● **BLOK TEKS**
Aku tahu bahwa Ais tidak kenal Fathimah dan sebaliknya. Aku tidak pernah membicarakan Fathimah di depan Ais dan sebaliknya. Kalian adalah dua lingkaran pertemanan yang berbeda. Kita tidak selalu bertukar kabar dan bahkan tidak semua pesan bisa langsung terbalas. Tapi kita punya tempat aman di hati masing-masing. Rasanya aku perlu masuk ke tempat aman itu sekarang. Di hati kalian yang menyisakan sedikit tempat untukku. Anggap saja seperti teman baik yang mengetuk pintu rumah sambil menangis dan numpang rebahan.

Aku ingin mengawali cerita dari kakak keduaku. Kakakku menjual coklat batang reject yang tidak lulus quality control. Sebagian karena kemasannya yang rusak. Ia menjualnya dengan harga yang lebih murah dari pasaran. Produknya cukup laris. Rasa coklatnya sama saja dengan yang ada di supermarket. Dari barang reject, dia memperoleh profit yang bisa menafkahi keluarganya. 

Aku sering beli coklat itu dan menikmatinya bukan karena harganya yang lebih murah, bukan karena bantu bisnis kakakku. Tapi karena alasan yang ironis: aku mirip dengan coklat itu.

Sejak kecil aku dibesarkan dalam lingkungan yang bilang, "mbaknya cantik, kok adeknya jelek?" Lalu aku berhenti untuk berusaha jadi cantik. Aku berusaha jadi lebih pintar.

Karena gagal jadi juara kelas dan guru matematika bilang, "aku tidak sepintar kelihatannya," maka aku berhenti untuk berusaha pintar. Aku berusaha untuk bahagia dengan level average yang aku punya.

● **SOAL LATIHAN**
(a) Menurut blok teks, barang apa yang dijual kakak kedua?
(b) Lanjutkan blok teks tentang coklat reject itu, mulai setelah kalimat terakhirnya.

● **DATA YANG DITAMPILKAN**

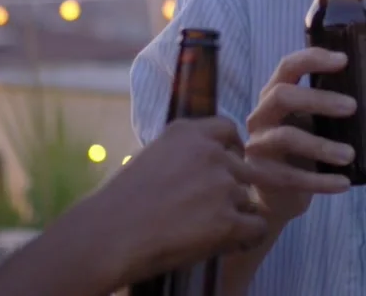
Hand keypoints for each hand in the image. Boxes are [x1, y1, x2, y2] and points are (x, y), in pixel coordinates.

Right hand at [89, 116, 266, 288]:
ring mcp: (222, 185)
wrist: (114, 232)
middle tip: (212, 206)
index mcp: (188, 132)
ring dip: (235, 212)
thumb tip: (200, 164)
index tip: (225, 163)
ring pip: (248, 197)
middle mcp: (210, 152)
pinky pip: (257, 226)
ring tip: (208, 227)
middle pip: (242, 166)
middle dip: (232, 185)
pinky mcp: (228, 220)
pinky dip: (247, 236)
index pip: (229, 129)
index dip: (231, 148)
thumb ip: (182, 153)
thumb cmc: (123, 199)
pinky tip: (228, 242)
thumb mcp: (152, 155)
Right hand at [246, 47, 354, 223]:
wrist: (275, 194)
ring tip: (350, 155)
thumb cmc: (298, 150)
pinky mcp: (262, 175)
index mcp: (273, 95)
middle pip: (282, 96)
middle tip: (352, 107)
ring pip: (286, 136)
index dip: (313, 59)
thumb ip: (324, 110)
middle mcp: (261, 115)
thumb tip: (363, 100)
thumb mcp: (307, 123)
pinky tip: (344, 183)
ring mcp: (259, 145)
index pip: (288, 67)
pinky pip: (292, 176)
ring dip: (321, 145)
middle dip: (318, 99)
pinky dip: (321, 180)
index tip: (343, 60)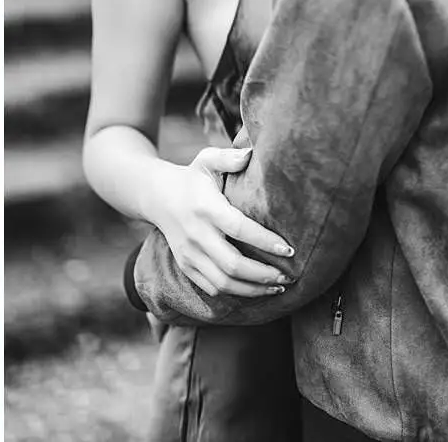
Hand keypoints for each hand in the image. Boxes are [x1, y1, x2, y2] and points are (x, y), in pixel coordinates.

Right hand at [147, 147, 295, 298]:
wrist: (157, 196)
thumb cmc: (192, 178)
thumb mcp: (206, 160)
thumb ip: (229, 157)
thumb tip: (251, 154)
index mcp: (205, 207)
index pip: (238, 228)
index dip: (265, 242)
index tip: (289, 250)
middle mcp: (195, 233)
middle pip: (232, 264)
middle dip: (264, 275)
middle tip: (288, 276)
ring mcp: (188, 253)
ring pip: (223, 283)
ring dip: (253, 290)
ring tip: (277, 287)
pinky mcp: (186, 266)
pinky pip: (212, 288)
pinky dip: (236, 293)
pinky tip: (255, 289)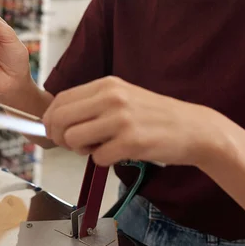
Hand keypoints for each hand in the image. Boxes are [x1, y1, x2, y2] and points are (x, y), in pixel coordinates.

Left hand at [43, 76, 219, 166]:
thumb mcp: (123, 98)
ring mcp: (121, 119)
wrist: (193, 128)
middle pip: (60, 119)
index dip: (51, 120)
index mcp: (107, 84)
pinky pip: (97, 158)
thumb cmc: (155, 116)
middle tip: (75, 144)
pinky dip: (103, 160)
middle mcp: (112, 97)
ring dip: (81, 150)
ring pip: (73, 139)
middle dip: (60, 137)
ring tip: (101, 147)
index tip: (56, 132)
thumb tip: (56, 122)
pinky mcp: (131, 142)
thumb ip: (92, 105)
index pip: (61, 100)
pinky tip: (119, 153)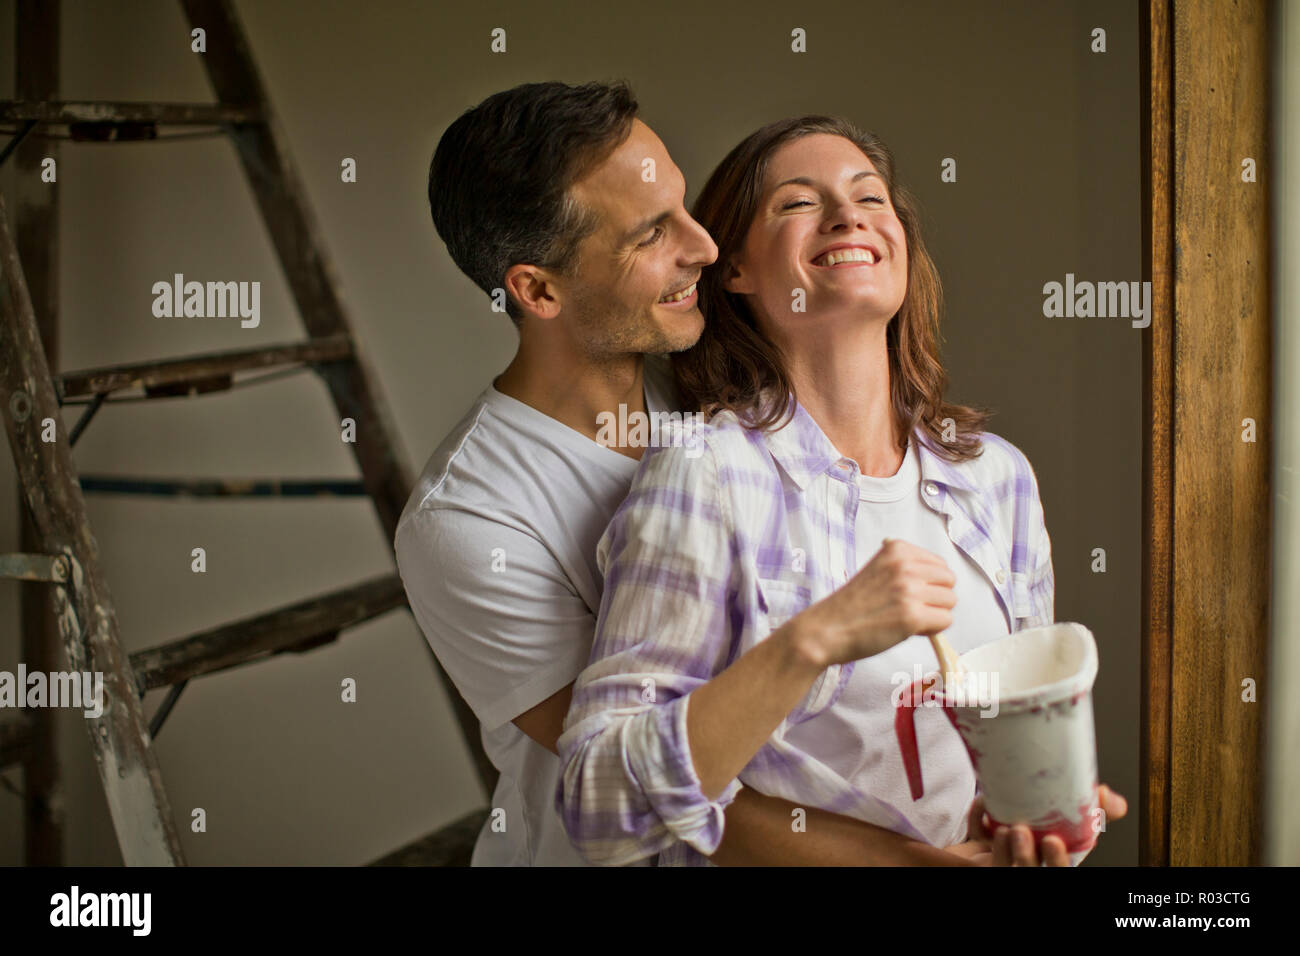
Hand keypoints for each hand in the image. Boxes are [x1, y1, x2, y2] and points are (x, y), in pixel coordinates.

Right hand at [794, 538, 955, 666]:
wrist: (826, 629)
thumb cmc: (851, 605)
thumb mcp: (877, 570)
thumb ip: (905, 568)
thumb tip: (938, 581)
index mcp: (897, 550)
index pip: (939, 564)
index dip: (929, 583)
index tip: (908, 593)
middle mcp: (905, 565)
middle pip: (949, 581)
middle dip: (936, 598)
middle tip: (911, 608)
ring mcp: (909, 590)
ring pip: (950, 602)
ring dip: (934, 614)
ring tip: (907, 619)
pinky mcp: (912, 616)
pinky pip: (945, 621)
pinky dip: (932, 630)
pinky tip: (909, 630)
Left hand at [965, 783, 1128, 865]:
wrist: (1002, 818)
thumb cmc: (1039, 823)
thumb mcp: (1069, 817)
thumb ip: (1094, 811)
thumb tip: (1115, 801)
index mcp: (1050, 859)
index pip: (1057, 868)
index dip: (1056, 860)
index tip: (1052, 840)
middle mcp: (1026, 863)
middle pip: (1027, 871)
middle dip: (1025, 856)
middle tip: (1020, 831)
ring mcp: (1001, 860)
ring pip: (1001, 866)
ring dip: (1001, 847)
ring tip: (1003, 826)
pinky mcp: (976, 852)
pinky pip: (975, 841)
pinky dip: (978, 820)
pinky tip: (984, 805)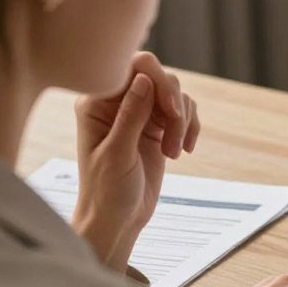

● **JAWABAN LATIHAN INI**
(a) Coklat batang reject yang tidak lulus quality control.

(b)
Ketika mencoba bahagia, ternyata aku tidak begitu bagus dalam mengelolanya. Neurotransmitter dan dopamine ku ternyata payah memproduksi kebahagiaan, maka aku  mencoba untuk jadi lebih baik di hal lainnya. 

Aku berusaha untuk jadi orang yang kompeten di dunia kerja. Lagi-lagi aku sering gagal dan tidak ada seorang pun yang bilang bahwa aku harus memaafkan diri sendiri saat berbuat salah. Aku gagal membuat telingaku mendengar bahwa memaafkan diri sendiri juga bagian penting dari penyesalan . Aku terkubur di dalamnya dan dibuat sesak nafas. Aku begitu takut melakukan sesuatu karena terlalu sering meragukan diri sendiri.

Aku berusaha jadi anak, istri, tante, kakak, dan adik yang baik untuk keluarga. Tapi aku tidak pernah cukup baik untuk mereka. Ada hari-hari di mana mereka sedih dan frustasi dengan interaksi yang ada.

Aku terbentuk dari sekian banyak kegagalan-kegagalan. Tak lolos quality control. Aku tahu bahwa manusia bukan benda mati seperti coklat atau barang pabrikan lain. Tapi setiap manusia mestinya punya sesuatu yang bisa ia banggakan. Aku bertanya-tanya apa yang bisa aku banggakan? 31 tahun hidup, aku masih tidak bisa menjawab hal apa yang dapat mendefinisikan: Siapa Syahar Banu?

Ekskstensial krisis di usia ini katanya wajar. Tapi ini tampaknya unbearable. Aku mempertanyakan alasanku hidup dan tidak bisa menjawabnya sekalipun punya pekerjaan, keluarga, dan segalanya baik-baik saja. Ada anjing besar jelek yang menelanku mentah-mentah masuk ke perutnya yang dalam dan gelap. Aku mulai menangis tanpa alasan yang jelas. Aku gagal mengidentifikasi kenapa aku jadi lebih bitter dan rapuh.

Setelah gagal cantik, gagal pintar, gagal bahagia, gagal sebagai istri-anak-kakak-adik-tante, dan gagal mencintai-mengerti diri sendiri, aku mulai marah dengan inkompetensiku sendiri. Jika kakakku bisa mendapatkan profit dari coklat reject, bagaimana caranya aku mendapatkan profit dari kondisiku yang "reject" ini?.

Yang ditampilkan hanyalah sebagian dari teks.